> _Problem description_
All of the data should be restated word for word.

[Records for this exercise — start]

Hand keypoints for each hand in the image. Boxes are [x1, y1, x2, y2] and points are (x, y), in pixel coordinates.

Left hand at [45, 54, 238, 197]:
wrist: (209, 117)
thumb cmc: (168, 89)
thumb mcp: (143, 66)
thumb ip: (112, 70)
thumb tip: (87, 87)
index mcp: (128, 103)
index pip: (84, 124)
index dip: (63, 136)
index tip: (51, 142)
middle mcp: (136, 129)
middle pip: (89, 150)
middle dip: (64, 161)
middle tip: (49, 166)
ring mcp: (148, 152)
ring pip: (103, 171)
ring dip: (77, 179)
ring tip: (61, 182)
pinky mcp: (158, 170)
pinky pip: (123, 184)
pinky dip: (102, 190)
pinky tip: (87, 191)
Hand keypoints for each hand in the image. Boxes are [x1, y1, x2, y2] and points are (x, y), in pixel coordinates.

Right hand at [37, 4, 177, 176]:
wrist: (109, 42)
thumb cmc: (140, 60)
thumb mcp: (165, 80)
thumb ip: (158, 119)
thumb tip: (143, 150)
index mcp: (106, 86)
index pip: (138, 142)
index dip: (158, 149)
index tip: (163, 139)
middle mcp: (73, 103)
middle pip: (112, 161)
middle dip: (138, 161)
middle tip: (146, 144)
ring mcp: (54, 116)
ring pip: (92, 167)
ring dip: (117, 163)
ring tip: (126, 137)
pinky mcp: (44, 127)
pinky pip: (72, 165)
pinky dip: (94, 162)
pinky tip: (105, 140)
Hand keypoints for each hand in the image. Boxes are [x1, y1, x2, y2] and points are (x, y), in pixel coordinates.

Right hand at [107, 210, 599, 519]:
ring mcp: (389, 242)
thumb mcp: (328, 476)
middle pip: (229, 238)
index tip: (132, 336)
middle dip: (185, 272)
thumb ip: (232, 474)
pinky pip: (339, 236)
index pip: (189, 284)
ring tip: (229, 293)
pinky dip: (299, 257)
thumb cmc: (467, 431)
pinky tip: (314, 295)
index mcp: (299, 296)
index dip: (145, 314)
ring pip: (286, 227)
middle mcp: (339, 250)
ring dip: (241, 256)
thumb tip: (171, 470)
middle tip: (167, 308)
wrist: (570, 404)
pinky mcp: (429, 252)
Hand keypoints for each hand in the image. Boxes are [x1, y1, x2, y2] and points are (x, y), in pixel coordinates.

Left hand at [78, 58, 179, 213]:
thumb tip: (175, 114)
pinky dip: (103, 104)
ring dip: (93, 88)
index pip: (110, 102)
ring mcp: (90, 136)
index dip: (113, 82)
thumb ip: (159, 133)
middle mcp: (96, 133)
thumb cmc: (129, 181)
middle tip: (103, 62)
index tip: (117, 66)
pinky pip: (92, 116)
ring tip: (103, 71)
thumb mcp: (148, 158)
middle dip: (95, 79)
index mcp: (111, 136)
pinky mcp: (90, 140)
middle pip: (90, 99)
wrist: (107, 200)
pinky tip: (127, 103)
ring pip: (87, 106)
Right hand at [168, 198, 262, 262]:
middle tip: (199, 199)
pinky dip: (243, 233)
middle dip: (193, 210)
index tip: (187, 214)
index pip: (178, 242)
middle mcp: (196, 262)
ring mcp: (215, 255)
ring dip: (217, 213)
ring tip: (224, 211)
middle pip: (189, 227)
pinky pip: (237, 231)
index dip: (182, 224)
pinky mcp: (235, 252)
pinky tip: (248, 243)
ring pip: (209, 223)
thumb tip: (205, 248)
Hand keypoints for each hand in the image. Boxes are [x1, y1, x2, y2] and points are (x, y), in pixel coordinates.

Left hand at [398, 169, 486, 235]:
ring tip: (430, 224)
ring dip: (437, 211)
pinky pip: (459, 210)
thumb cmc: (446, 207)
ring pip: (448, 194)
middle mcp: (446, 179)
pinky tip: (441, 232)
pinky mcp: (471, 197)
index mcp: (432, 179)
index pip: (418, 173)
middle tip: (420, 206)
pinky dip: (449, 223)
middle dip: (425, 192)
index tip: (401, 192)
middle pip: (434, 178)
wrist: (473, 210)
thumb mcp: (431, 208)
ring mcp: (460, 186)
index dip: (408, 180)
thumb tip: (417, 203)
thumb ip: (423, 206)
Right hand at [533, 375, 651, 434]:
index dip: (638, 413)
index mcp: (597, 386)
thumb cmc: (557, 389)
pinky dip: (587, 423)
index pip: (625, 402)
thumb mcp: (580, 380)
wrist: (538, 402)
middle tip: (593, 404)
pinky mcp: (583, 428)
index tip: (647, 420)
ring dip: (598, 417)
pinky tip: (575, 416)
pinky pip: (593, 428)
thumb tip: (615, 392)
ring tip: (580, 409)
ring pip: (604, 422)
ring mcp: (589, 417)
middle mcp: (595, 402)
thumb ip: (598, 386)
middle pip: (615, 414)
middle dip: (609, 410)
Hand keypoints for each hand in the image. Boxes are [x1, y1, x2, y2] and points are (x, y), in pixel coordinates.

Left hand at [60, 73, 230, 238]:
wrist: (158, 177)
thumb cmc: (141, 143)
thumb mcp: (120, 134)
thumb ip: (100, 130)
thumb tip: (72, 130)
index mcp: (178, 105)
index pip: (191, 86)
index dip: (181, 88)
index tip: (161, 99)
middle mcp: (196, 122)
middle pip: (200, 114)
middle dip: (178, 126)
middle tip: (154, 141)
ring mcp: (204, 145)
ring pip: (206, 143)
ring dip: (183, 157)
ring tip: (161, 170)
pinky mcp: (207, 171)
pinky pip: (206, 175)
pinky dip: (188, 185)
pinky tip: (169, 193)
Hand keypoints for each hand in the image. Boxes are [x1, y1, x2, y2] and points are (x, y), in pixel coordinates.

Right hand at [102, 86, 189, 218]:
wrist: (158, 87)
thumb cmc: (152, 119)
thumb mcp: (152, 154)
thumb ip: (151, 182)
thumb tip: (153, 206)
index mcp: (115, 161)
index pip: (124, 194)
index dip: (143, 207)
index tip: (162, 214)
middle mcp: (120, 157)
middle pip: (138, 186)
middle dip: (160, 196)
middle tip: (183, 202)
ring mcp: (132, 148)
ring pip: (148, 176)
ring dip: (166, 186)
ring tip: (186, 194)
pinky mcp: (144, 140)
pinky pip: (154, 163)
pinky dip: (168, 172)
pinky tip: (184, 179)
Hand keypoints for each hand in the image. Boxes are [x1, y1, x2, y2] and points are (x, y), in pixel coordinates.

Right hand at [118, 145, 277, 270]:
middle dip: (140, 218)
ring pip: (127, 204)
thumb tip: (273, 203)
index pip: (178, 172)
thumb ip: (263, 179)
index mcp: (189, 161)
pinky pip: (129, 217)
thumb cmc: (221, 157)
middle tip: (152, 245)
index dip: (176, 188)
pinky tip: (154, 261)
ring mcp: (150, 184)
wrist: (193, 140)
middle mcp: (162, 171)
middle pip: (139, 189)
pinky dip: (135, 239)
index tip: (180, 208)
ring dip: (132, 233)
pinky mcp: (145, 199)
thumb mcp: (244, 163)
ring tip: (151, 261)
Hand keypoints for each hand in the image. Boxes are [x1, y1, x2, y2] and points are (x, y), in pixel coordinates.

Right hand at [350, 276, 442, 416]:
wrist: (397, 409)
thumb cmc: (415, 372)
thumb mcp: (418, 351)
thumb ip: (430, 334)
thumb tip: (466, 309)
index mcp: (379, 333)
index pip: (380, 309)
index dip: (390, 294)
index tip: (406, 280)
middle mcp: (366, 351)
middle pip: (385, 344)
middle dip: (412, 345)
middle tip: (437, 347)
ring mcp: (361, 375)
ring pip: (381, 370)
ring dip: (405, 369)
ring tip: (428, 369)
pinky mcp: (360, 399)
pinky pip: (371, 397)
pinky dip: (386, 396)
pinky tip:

[Records for this exercise — finish]

> _Task solution_
Hand keypoints for each hand in the image. Boxes are [x1, y1, x2, y2] and points are (x, y), in pixel coordinates.

Left hand at [45, 54, 238, 197]:
wrist: (209, 117)
thumb cmc: (168, 89)
thumb mcp: (143, 66)
thumb ip: (112, 70)
thumb tip: (87, 87)
index mcp: (128, 103)
index pip: (84, 124)
index dip: (63, 136)
index tip: (51, 142)
middle mcp: (136, 129)
middle pip: (89, 150)
middle dip: (64, 161)
middle tip: (49, 166)
ring mcp: (148, 152)
ring pip: (103, 171)
ring dip: (77, 179)
ring tip: (61, 182)
pinky mcp: (158, 170)
pinky pip: (123, 184)
pinky dip: (102, 190)
pinky tip: (87, 191)
Hand keypoints for each hand in the image. Boxes are [x1, y1, x2, y2] and points are (x, y), in pixel coordinates.

Right hand at [37, 4, 177, 176]:
wrist: (109, 42)
thumb cmc: (140, 60)
thumb mcp: (165, 80)
thumb ip: (158, 119)
thumb tip: (143, 150)
index mcp: (106, 86)
index pip: (138, 142)
index dip: (158, 149)
index tip: (163, 139)
middle mcp: (73, 103)
middle pip: (112, 161)
middle dip: (138, 161)
middle tip: (146, 144)
ring mcp: (54, 116)
ring pip: (92, 167)
ring dip: (117, 163)
ring tip: (126, 137)
pinky mcp: (44, 127)
pinky pip: (72, 165)
pinky dip: (94, 162)
pinky tip: (105, 140)
Hand keypoints for each hand in the image. Boxes are [x1, y1, x2, y2] and points are (x, y), in pixel coordinates.

Right hand at [107, 210, 599, 519]:
ring mcp: (389, 242)
thumb mcp: (328, 476)
middle pip: (229, 238)
index tip: (132, 336)
middle dip: (185, 272)
thumb ip: (232, 474)
pinky pip: (339, 236)
index pip: (189, 284)
ring tip: (229, 293)
pinky dip: (299, 257)
thumb cmc: (467, 431)
pinky tip: (314, 295)
index mcp: (299, 296)
index dip: (145, 314)
ring pip: (286, 227)
middle mcp: (339, 250)
ring dip: (241, 256)
thumb tip: (171, 470)
middle tip: (167, 308)
wrist: (570, 404)
pinky mcp: (429, 252)
Hand keypoints for each hand in the image. Boxes are [x1, y1, x2, y2] and points are (x, y), in pixel coordinates.

Left hand at [78, 58, 179, 213]:
thumb tip: (175, 114)
pinky dip: (103, 104)
ring dip: (93, 88)
index pip: (110, 102)
ring mcp: (90, 136)
index dip: (113, 82)
thumb ip: (159, 133)
middle mcp: (96, 133)
thumb cmc: (129, 181)
middle tip: (103, 62)
index tip: (117, 66)
pinky pip: (92, 116)
ring tip: (103, 71)
thumb mcp: (148, 158)
middle dip: (95, 79)
index mcp: (111, 136)
pinky mcp: (90, 140)
middle pip: (90, 99)
wrist: (107, 200)
pinky tip: (127, 103)
ring pip: (87, 106)
Right hand at [168, 198, 262, 262]:
middle tip: (199, 199)
pinky dip: (243, 233)
middle dip: (193, 210)
index tip: (187, 214)
index pip: (178, 242)
middle mcp: (196, 262)
ring mcp: (215, 255)
ring dip: (217, 213)
ring tip: (224, 211)
middle pip: (189, 227)
pinky pip: (237, 231)
index dip: (182, 224)
pinky mcp: (235, 252)
pinky tip: (248, 243)
ring pip: (209, 223)
thumb tip: (205, 248)
Hand keypoints for each hand in the image. Boxes are [x1, y1, x2, y2] and points are (x, y), in pixel coordinates.

Left hand at [398, 169, 486, 235]:
ring tip: (430, 224)
ring dip: (437, 211)
pinky pip: (459, 210)
thumb cmc: (446, 207)
ring pip: (448, 194)
middle mcp: (446, 179)
pinky tip: (441, 232)
pinky mcp: (471, 197)
index mcp: (432, 179)
index pip: (418, 173)
middle tip: (420, 206)
pinky dip: (449, 223)
middle dip: (425, 192)
index tip: (401, 192)
middle pip: (434, 178)
wrist: (473, 210)
thumb mcp: (431, 208)
ring mcp: (460, 186)
index dip: (408, 180)
thumb tip: (417, 203)
thumb ip: (423, 206)
Right hand at [533, 375, 651, 434]:
index dip: (638, 413)
index mcp: (597, 386)
thumb cmc: (557, 389)
pinky dip: (587, 423)
index pip: (625, 402)
thumb mcp: (580, 380)
wrist: (538, 402)
middle tip: (593, 404)
pinky mcp: (583, 428)
index tip: (647, 420)
ring dip: (598, 417)
pinky tip: (575, 416)
pinky pip: (593, 428)
thumb tip: (615, 392)
ring tip: (580, 409)
ring pip: (604, 422)
ring mcp: (589, 417)
middle mcp: (595, 402)
thumb ip: (598, 386)
middle pip: (615, 414)
middle dip: (609, 410)
Hand keypoints for each hand in the image. Boxes are [x1, y1, x2, y2] and points are (x, y), in pixel coordinates.

Left hand at [60, 73, 230, 238]:
wrist: (158, 177)
thumb cmc: (141, 143)
thumb mcp: (120, 134)
thumb ip: (100, 130)
thumb tip: (72, 130)
index mcp: (178, 105)
index pip: (191, 86)
index dip: (181, 88)
index tip: (161, 99)
middle mcp: (196, 122)
middle pip: (200, 114)
middle dip: (178, 126)
middle tip: (154, 141)
ring mcp: (204, 145)
ring pip: (206, 143)
ring dip: (183, 157)
ring tip: (161, 170)
pinky mcp: (207, 171)
pinky pip: (206, 175)
pinky dip: (188, 185)
pinky tip: (169, 193)
Hand keypoints for each hand in the image. Boxes are [x1, y1, x2, y2] and points are (x, y), in pixel coordinates.

Right hand at [102, 86, 189, 218]:
wrist: (158, 87)
thumb cmc: (152, 119)
thumb mcp: (152, 154)
thumb ip: (151, 182)
thumb tip: (153, 206)
index mcp: (115, 161)
index pip: (124, 194)
index dip: (143, 207)
index tip: (162, 214)
middle mcp: (120, 157)
middle pip: (138, 186)
middle dip: (160, 196)
middle tip: (183, 202)
ring mcp: (132, 148)
ring pip: (148, 176)
ring dip: (166, 186)
ring tip: (186, 194)
pinky mcp: (144, 140)
pinky pip: (154, 163)
pinky dip: (168, 172)
pinky tip: (184, 179)
Hand keypoints for each hand in the image. Boxes are [x1, y1, x2, y2] and points are (x, y), in pixel coordinates.

Right hand at [118, 145, 277, 270]:
middle dip: (140, 218)
ring pip: (127, 204)
thumb tip: (273, 203)
index pip: (178, 172)
thumb ip: (263, 179)
index mcp: (189, 161)
pinky pip: (129, 217)
thumb cmc: (221, 157)
middle tip: (152, 245)
index dip: (176, 188)
pinky tip: (154, 261)
ring mcp: (150, 184)
wrist: (193, 140)
middle mcp: (162, 171)
middle pip: (139, 189)
pinky dip: (135, 239)
index tip: (180, 208)
ring dip: (132, 233)
pinky mcp: (145, 199)
thumb mcp: (244, 163)
ring tip: (151, 261)
Hand keypoints for each hand in the image. Boxes are [x1, y1, x2, y2] and points are (x, y), in pixel coordinates.

Right hand at [350, 276, 442, 416]:
wrist: (397, 409)
thumb cmc: (415, 372)
thumb mcp: (418, 351)
thumb ip: (430, 334)
thumb tip: (466, 309)
index mcp: (379, 333)
index pip: (380, 309)
index dip: (390, 294)
index tip: (406, 280)
middle mcp: (366, 351)
middle pip: (385, 344)
middle dip: (412, 345)
middle tip: (437, 347)
ring mcp: (361, 375)
ring pip: (381, 370)
ring dip: (405, 369)
ring tip: (428, 369)
pinky mcp: (360, 399)
pinky pip: (371, 397)
pinky dip: (386, 396)
pinky tip:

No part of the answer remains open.